PATENT- UND MARKENZENTRUM BREMEN

Der Erfindungsnavigator

Für Wissenschaftlerinnen und Wissenschaftler der Hochschulen und Forschungsinstitute

Wie und wo melde ich meine Erfindung? Wann wird diese patentiert und wie verläuft der Patentierungsprozess? Was passiert nach der Patentierung? Der Erfindungsnavigator gibt Ihnen eine Orientierung auf dem Weg von der Erfindungsmeldung bis zur Verwertung der Erfindung. Hier ein kurzer Überblick:

 

1. MELDUNG EINER ERFINDUNG

Damit aus einer Erfindung tatsächlich ein Patent wird, sind verschiedene Schritte erforderlich. Als ersten Schritt müssen Sie und Ihre Miterfinder_innen eine schriftliche Erfindungsmeldung ausfüllen. Die Vorlage hierfür erhalten Sie über Ihre Hochschule oder bei der InnoWi. Nach Eingang der Meldung beim Arbeitgeber erhalten Sie von diesem eine Eingangsbestätigung.

 

Ist die Erfindungsmeldung vollständig hat Ihr Arbeitgeber vier Monate Zeit zu entscheiden, ob er ein Patent anmelden möchte. Diese Frist kann verkürzt werden, wenn eine zeitnahe Publikation erforderlich ist. Ist die Erfindung unvollständig, muss sie ergänzt werden. Für die Prüfung der Erfindung beauftragen die Hochschulen und Institute die InnoWi.

 

 

 

 

 

 

 

 

 

2. PRÜFUNG DER ERFINDUNG

Damit eine Erfindung erfolgreich patentiert werden kann, muss sie bestimmte Voraussetzungen erfüllen. Die InnoWi führt hierzu verschiedene Recherchen durch und bewertet die Möglichkeiten einer Patentanmeldung 

 

In einem gemeinsamen Gespräch konkretisieren wir die Erfindung und besprechen die Rechercheergebnisse sowie das weitere Vorgehen. Steht der Neuheit Ihrer Erfindung zunächst nichts entgegen, führen wir eine Detailprüfung zur wirtschaftlichen Verwertbarkeit durch. Die Ergebnisse werten wir ebenfalls gemeinsam mit Ihnen aus.

 

Nach Evaluation aller Ergebnisse erstellen wir für Ihren Arbeitgeber ein Gutachten mit Empfehlung zur Inanspruchnahme oder Freigabe der Erfindung. Bei einer Inanspruchnahme wird die Erfindung zum Patent angemeldet.

 

 

 

 

 

 

 

3. PATENTIERUNG

Wird die Erfindung in Anspruch genommen, initiieren und begleiten wir den Patentierungsprozess von der Anmeldung bis zur Erteilung des Patents. Dazu nutzen wir die Expertise von Patentanwälten. Gemeinsam mit Ihnen erarbeitet der Patentanwalt die Anmeldeschrift und reicht diese beim Amt ein. Wichtig ist der Tag der Einreichung, denn von diesem Zeitpunkt an beginnt die Prioritätsfrist.

 

Im Patenterteilungsverfahren prüft das Patentamt die Patentfähigkeit der Erfindung.

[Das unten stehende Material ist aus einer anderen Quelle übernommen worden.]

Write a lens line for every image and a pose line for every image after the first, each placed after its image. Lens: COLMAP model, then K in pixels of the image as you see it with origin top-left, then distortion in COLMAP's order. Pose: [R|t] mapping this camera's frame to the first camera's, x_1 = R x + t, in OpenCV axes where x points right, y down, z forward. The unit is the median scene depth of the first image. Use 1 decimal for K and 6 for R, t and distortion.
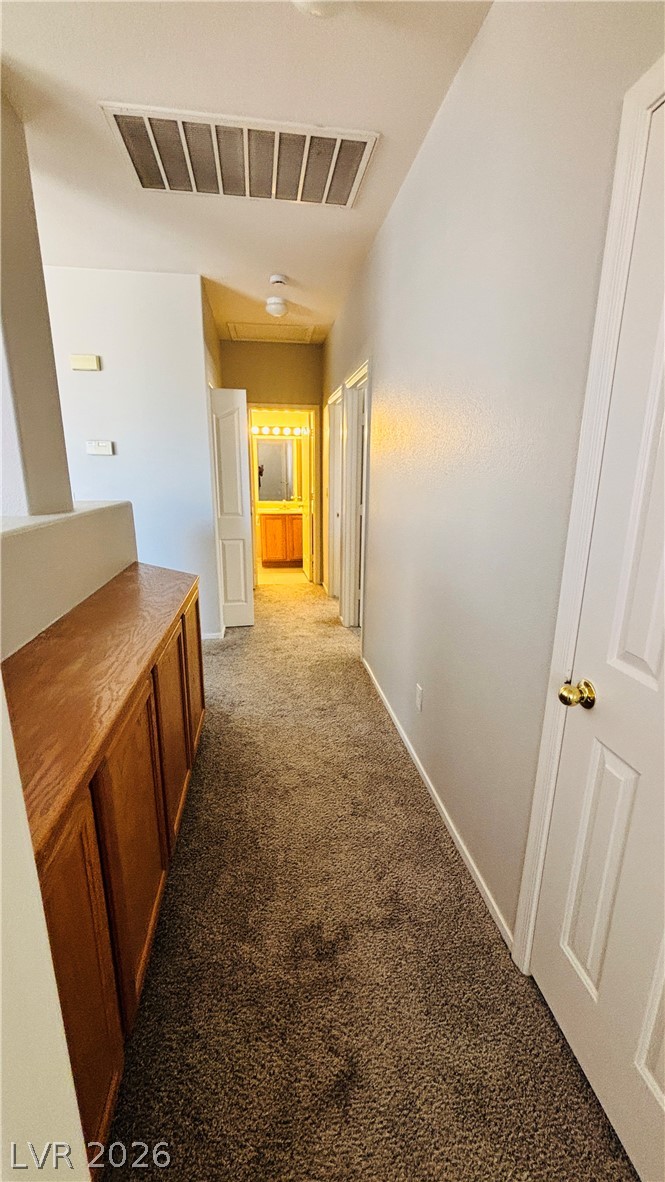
lens RADIAL K [[480.1, 0, 331.6], [0, 480.1, 592.9], [0, 0, 1]] dist [-0.008767, 0.003866]
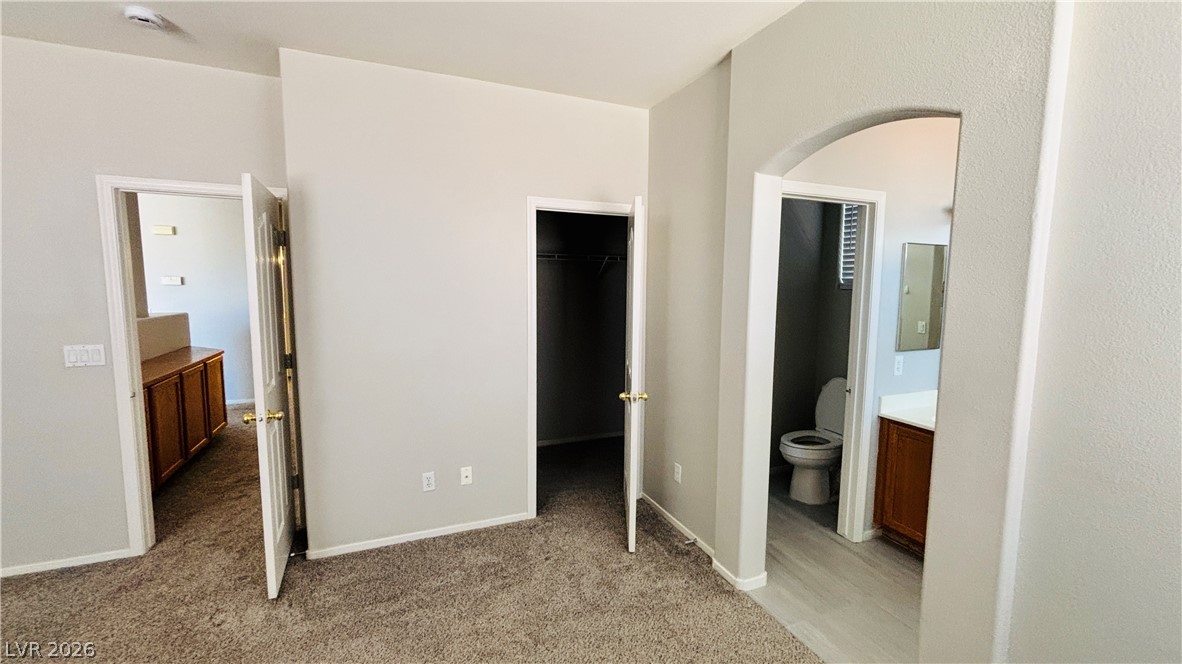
lens RADIAL K [[480.1, 0, 593.5], [0, 480.1, 329.5], [0, 0, 1]] dist [-0.008767, 0.003866]
pose [[0.966715, -0.026692, 0.254459, 0.684930], [0.065556, 0.987183, -0.145503, 0.266241], [-0.247314, 0.157341, 0.956075, -1.245626]]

Spätestens nach sieben Jahre muss im deutschen Patentverfahren ein Prüfungsantrag gestellt werden. Es ergeht immer mindestens ein Prüfungsbescheid, den wir gemeinsam mit dem Patentanwalt und Ihnen beantworten. Das gesamte Patenterteilungsverfahren dauert durchschnittlich zweieinhalb Jahre, am Ende steht die Erteilung oder Zurückweisung des Patents.

 

Innerhalb von zwölf Monaten ab dem Anmeldetag kann das Patent in weiteren Ländern, Regionen oder auch international angemeldet werden. Die Frist zur Nachanmeldung ist nicht verlängerbar. 18 Monate nach der Anmeldung wird die Patentanmeldung offengelegt, d.h. sie wird durch das Patentamt veröffentlicht. Bis zu diesem Zeitpunkt ist die Patentanmeldung für Dritte nicht einsehbar.

 

 
 

 

 

 

 

 

 

4. VERWERTUNG

Am Anfang der Verwertung entwickeln wir gemeinsam mit Ihnen ein Verwertungskonzept und stimmen dieses mit Ihrer Hochschule bzw. Ihrem Institut ab. Erste Maßnahmen betreffen das Marketing und die Öffentlichkeitsarbeit sowie weitergehende Marktrecherchen und die Ansprache von Unternehmen.


Interessiert sich ein Unternehmen für den Kauf oder die Lizenzierung der Erfindung startet der Prozess der Vertragsvorbereitung und -gestaltung. Bei allen Entscheidungen stehen wir in engem Austausch mit Ihnen und den Hochschulen bzw. Instituten.